De acordo com o parlamentar, o centro da agenda econômica do governo do presidente Michel Temer é o equilíbrio fiscal. “O desequilíbrio das contas públicas é o principal fator de crise. Isso precisa ser combatido com medidas de curto e longo prazo, que permitem conter o crescimento dessas despesas”.

Para Aloysio Nunes, a proposta de emenda constitucional que prevê um teto de gastos públicos vai na linha da proposta do novo governo. Além disso, o tucano ressaltou a necessidade de o país “cortar despesas e arrumar fontes de arrecadação”. “Me refiro a concessões, permissões, privatizações”, explicou.

Outro centro da gestão, segundo o líder, é a reconstitucionalização do Brasil, “algo que dê segurança jurídica aos brasileiros, respeito aos contratos”, disse.
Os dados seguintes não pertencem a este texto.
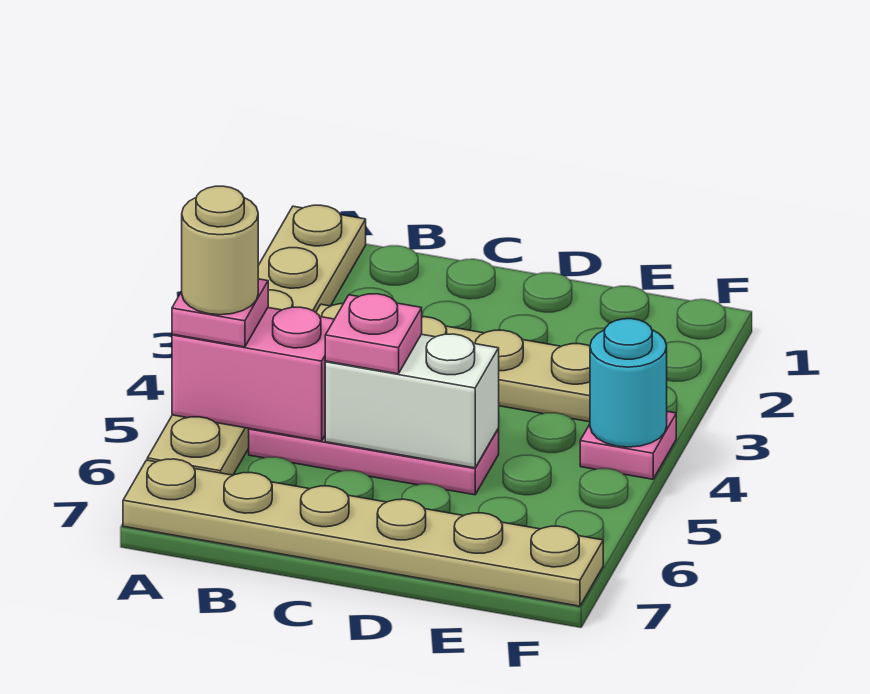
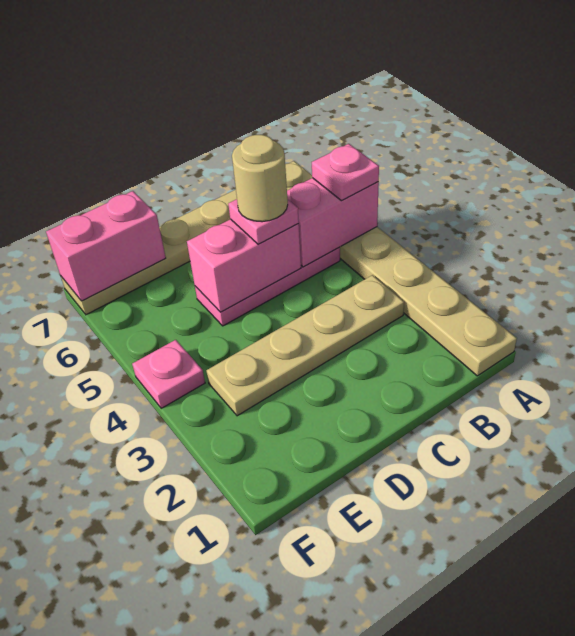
tan 1x1 round brick [182,186,258,315] -> tan 1x1 round brick moved to [232,135,288,222]
white 1x2 brick [325,334,499,468] -> pink 1x2 brick [187,219,301,312]
none -> pink 1x2 brick [46,191,166,301]
cyan 1x1 round brick [590,319,667,447] -> none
O líder do governo reafirmou ainda que não há possibilidade de retorno da presidente afastada ao Palácio do Planalto. Aloysio acredita que os votos no Senado pela saída definitiva da petista devem superar o número de 55 – valor equivalente ao da primeira votação na Casa. São necessários 54 votos para o impeachment de Dilma.